Taking on the three mandated changes at once has been stressful for teachers, she said. But the evaluations – which reduce a teacher’s performance to a number tied to student achievement, with a classroom observation component – are particularly worrisome to teachers, DePalma said.

In West Hartford, administrators are trying to meet the demands of state requirements while providing support to teachers and remembering that the focus is on what’s in the best interest of the students, she said.

That means extending deadlines (to the extent possible), talking to administrators and encouraging them to be flexible, to get away from worrying about numbers and fostering conversations with individual teachers.

DePalma noted that Superintendent of Schools Dr. Karen List sought an alternative plan to the teacher evaluation component - but that plan was rejected by the state.

“What’s critical when sitting down with an administrator and a teacher is saying, ‘what can I do to help you?’ … We’re having individual and collective dialogues to create a level of flexibility to meet needs.”

The emphasis is that “You are not alone,” she said. 

State Sen. Beth Bye said she objected to the onslaught of changes hitting teachers all at once but was assured the implementation wouldn’t be a problem.

“Those concerns expressed by West Hartford and by me were well-founded. You can’t do these three things at once effectively. Each one of them deserves deliberation,” Bye said in an interview Monday.

Each should have been piloted with time for feedback from teachers and to make adjustments, she said. Instead, districts have been asked to do too much too fast, hurting the perception of the three programs – all of which have merit.

Though the changes are in progress, Bye said she and others will continue to listen to teachers and parents – the experts in education.

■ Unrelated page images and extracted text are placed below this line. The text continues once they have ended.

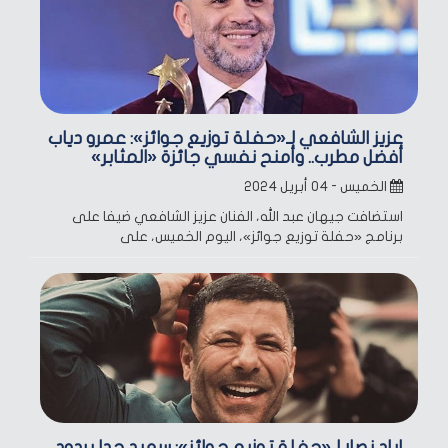
عزيز الشافعي لـ«حفلة توزيع جوائز»: عمرو دياب
أفضل مطرب.. وأمنح نفسي جائزة «المثابر»
الخميس - ٠٤ أبريل ٢٠٢٤
استضافت جيهان عبد الله، الفنان عزيز الشافعي ضيفا على
برنامج «حفلة توزيع جوائز»، اليوم الخميس، على
إياد نصار لـ«حفلة توزيع جوائز»: سعيد جدا بردود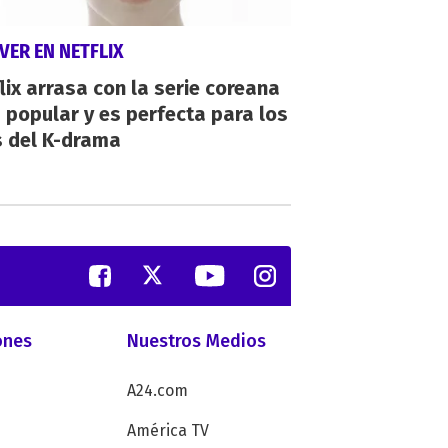
VER EN NETFLIX
lix arrasa con la serie coreana
popular y es perfecta para los
s del K-drama
ones
Nuestros Medios
A24.com
América TV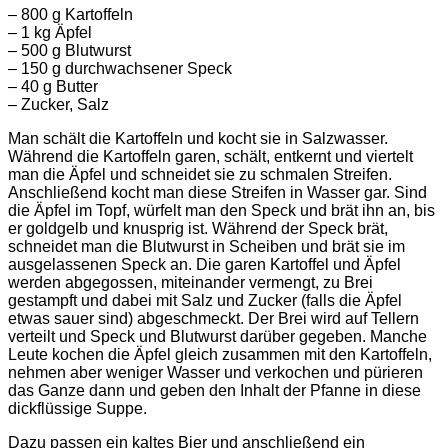
– 800 g Kartoffeln
– 1 kg Äpfel
– 500 g Blutwurst
– 150 g durchwachsener Speck
– 40 g Butter
– Zucker, Salz
Man schält die Kartoffeln und kocht sie in Salzwasser.
Während die Kartoffeln garen, schält, entkernt und viertelt
man die Äpfel und schneidet sie zu schmalen Streifen.
Anschließend kocht man diese Streifen in Wasser gar. Sind
die Äpfel im Topf, würfelt man den Speck und brät ihn an, bis
er goldgelb und knusprig ist. Während der Speck brät,
schneidet man die Blutwurst in Scheiben und brät sie im
ausgelassenen Speck an. Die garen Kartoffel und Äpfel
werden abgegossen, miteinander vermengt, zu Brei
gestampft und dabei mit Salz und Zucker (falls die Äpfel
etwas sauer sind) abgeschmeckt. Der Brei wird auf Tellern
verteilt und Speck und Blutwurst darüber gegeben. Manche
Leute kochen die Äpfel gleich zusammen mit den Kartoffeln,
nehmen aber weniger Wasser und verkochen und pürieren
das Ganze dann und geben den Inhalt der Pfanne in diese
dickflüssige Suppe.
Dazu passen ein kaltes Bier und anschließend ein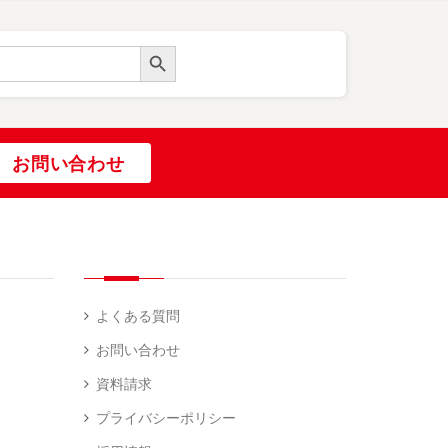
Search Button
お問い合わせ
よくある質問
お問い合わせ
資料請求
プライバシーポリシー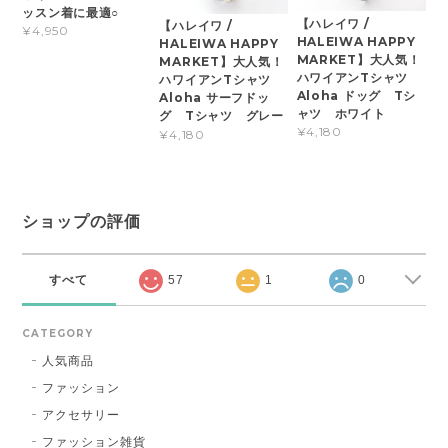
ッスン着に最適○
【ハレイワ /
【ハレイワ /
¥4,950
HALEIWA HAPPY
HALEIWA HAPPY
MARKET】大人気！
MARKET】大人気！
ハワイアンTシャツ
ハワイアンTシャツ
Aloha ドッグ Tシ
Aloha サーフドッ
ャツ ホワイト
グ Tシャツ グレー
¥4,180
¥4,180
ショップの評価
すべて
57
1
0
CATEGORY
人気商品
ファッション
アクセサリー
ファッション雑貨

“Our job, after we’ve passed reforms is to listen… We have to ask how do we make it better? How do we make it for kids and for you? What is going to help kids with learning and what is getting in the way. You have to listen to them and do your best to make adjustments. It’s a complicated process,” Bye said.

One problem is that teachers are not feeling listened to – that’s why Natale’s piece resonated with so many, she said.

“I thought it was brilliant. … [Natale’s piece] is a really good example of what we need more of. I give her so much credit for writing that piece.”